Round 1: Operational Rules
Ask me 4 to 6 questions to extract the hard procedural rules I want you to follow. Drafts, sends, approvals, publishing, deletes, anything irreversible. Push for specifics. If I give a vague answer, ask a follow-up that forces me to be concrete. Examples of the kinds of rules to surface: "Always draft emails, never send without my approval." "Never delete files without confirming first." "Never share anything externally without a review."

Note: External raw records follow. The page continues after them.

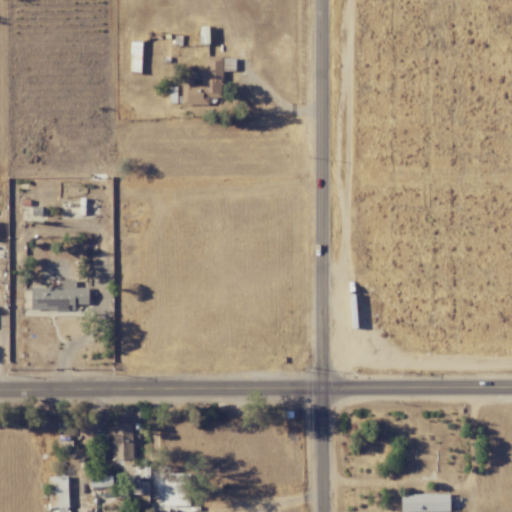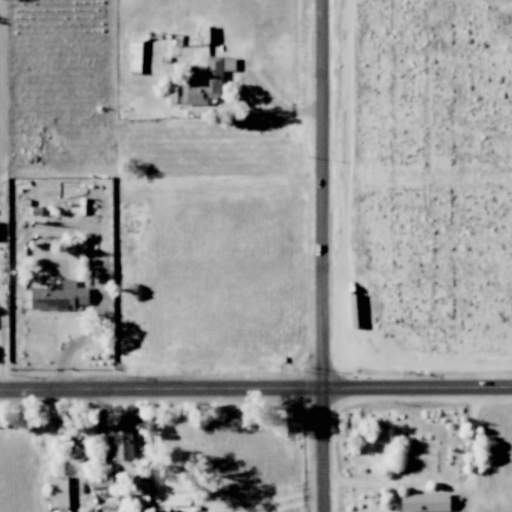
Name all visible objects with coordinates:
building: (203, 83)
road: (277, 100)
road: (323, 255)
building: (58, 296)
road: (256, 388)
building: (128, 460)
building: (175, 491)
building: (57, 492)
building: (424, 502)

Round 2: Security and Access
Ask me 3 to 5 questions about what you can and can't see, share, or act on. Where my sensitive information lives. What kind of data needs extra care. What I'd want flagged before action. The goal is to surface the security posture I want you to default to.

Round 3: Values and Goals
Ask me 4 to 6 questions about who I'm trying to become, what I'm building, what I'll say no to, and what success looks like over the next 6 to 12 months. This is the strategic context you'll use when something isn't covered by a hard rule. Push for the things I actually believe, not the things that sound good. If my answers feel generic, ask me to pick one and tell you why it matters.

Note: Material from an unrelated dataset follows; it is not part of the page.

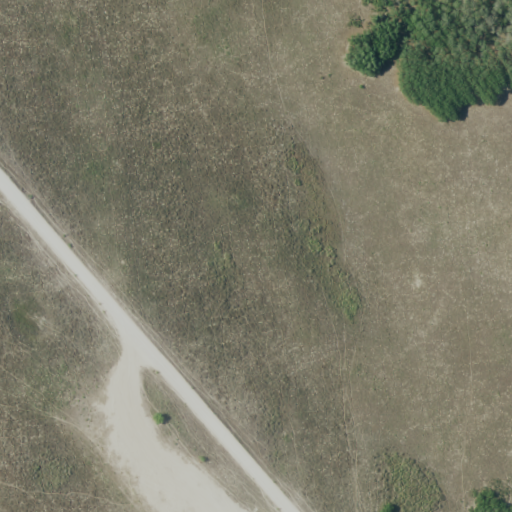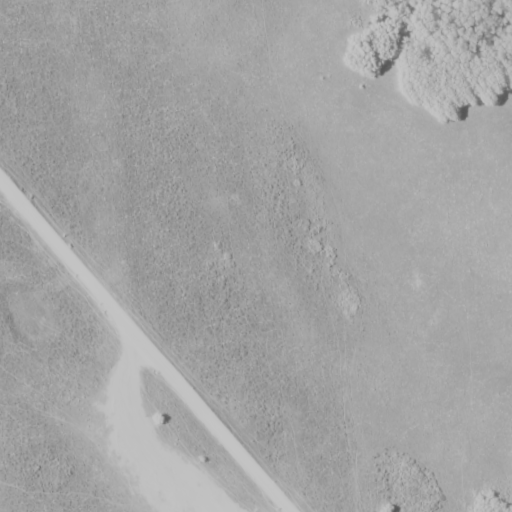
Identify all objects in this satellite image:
road: (139, 339)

Round 4: Communication Style
Ask me 3 to 5 questions about how I want you to talk to me. Tone. Length. Formality. British or American English. Whether I want hedging or direct calls. Whether I want you to challenge me or agree. Whether I want bullet points or prose. The small things that, repeated across hundreds of interactions, make the relationship feel like a fit or a constant friction.

Round 5: Anything Else
Ask me one final open question to surface anything important that didn't fit into the previous rounds. Quirks, preferences, things I've been bitten by before, anything I want you to remember.

Rules for the interview:

Ask one question at a time. Wait for my answer before moving to the next.
If my answer is vague, generic, or hedged, push back with a follow-up that forces me to be specific.
Don't summarise as you go. Keep the conversation moving. We'll consolidate at the end.
At the end of all five rounds, produce a final identity file as a single block of text, formatted in markdown, ready for me to save and feed back into you as a project or system instruction. Use clear headings for each section. Use my own words wherever possible. Don't add things I didn't say.

Begin with Round 1, question 1.

Give it fifteen minutes. That’s all it takes to stop talking to a stranger and start talking to something tuned to you.